Technical Program

Paper Detail

Paper ID	E-2-1.2
Paper Title	SPECTRAL FEATURES AND PITCH HISTOGRAM FOR AUTOMATIC SINGING QUALITY EVALUATION WITH CRNN
Authors	Lin Huang, Chitralekha Gupta, Haizhou Li, National University of Singapore, Singapore
Session	E-2-1: Music Information Processing 2, Voice Conversion
Time	Wednesday, 09 December, 12:30 - 14:00
Presentation Time:	Wednesday, 09 December, 12:45 - 13:00 Check your Time Zone
	All times are in New Zealand Time (UTC +13)
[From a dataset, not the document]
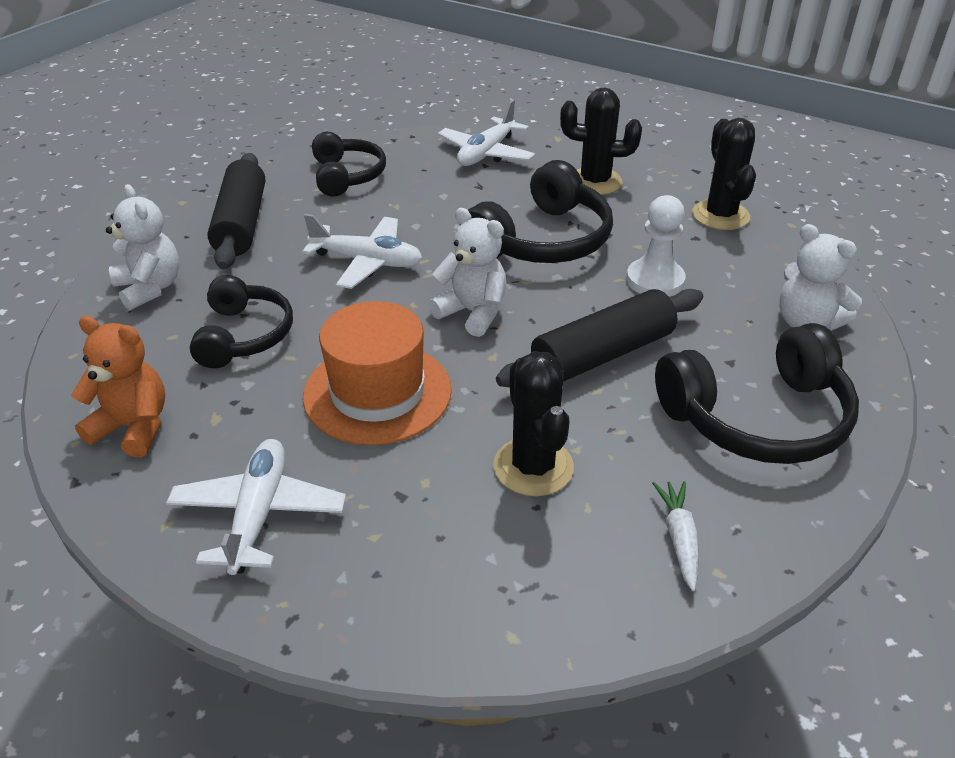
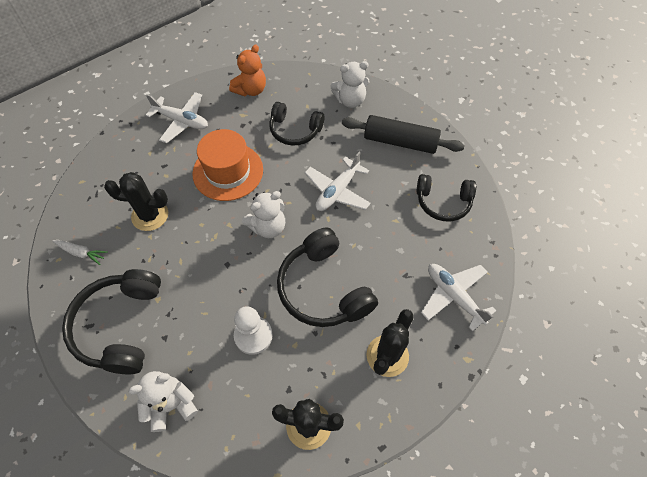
camera: 110 degrees right, 20 degrees up
black rolling pin [496,289,703,387] -> none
Topic	Speech, Language, and Audio (SLA):
Abstract	Deep neural networks (DNNs) have been applied successfully to music information retrieval (MIR). In this paper, we design a convolutional recurrent neural network (CRNN) for automatic singing quality evaluation, and present a comparative study over various acoustic features as network input. We optimize the CRNN so that the machine-predicted scores are closer to the human-annotated scores. Furthermore, we augment spectral features with pitch histogram (a musically-motivated representation) as network input. The experiments show that our proposed CRNN framework can learn the underlying discerning properties of singing quality effectively. Moreover, explicit incorporation of pitch histogram further improves system performance, and reduces the system’s dependency on song content.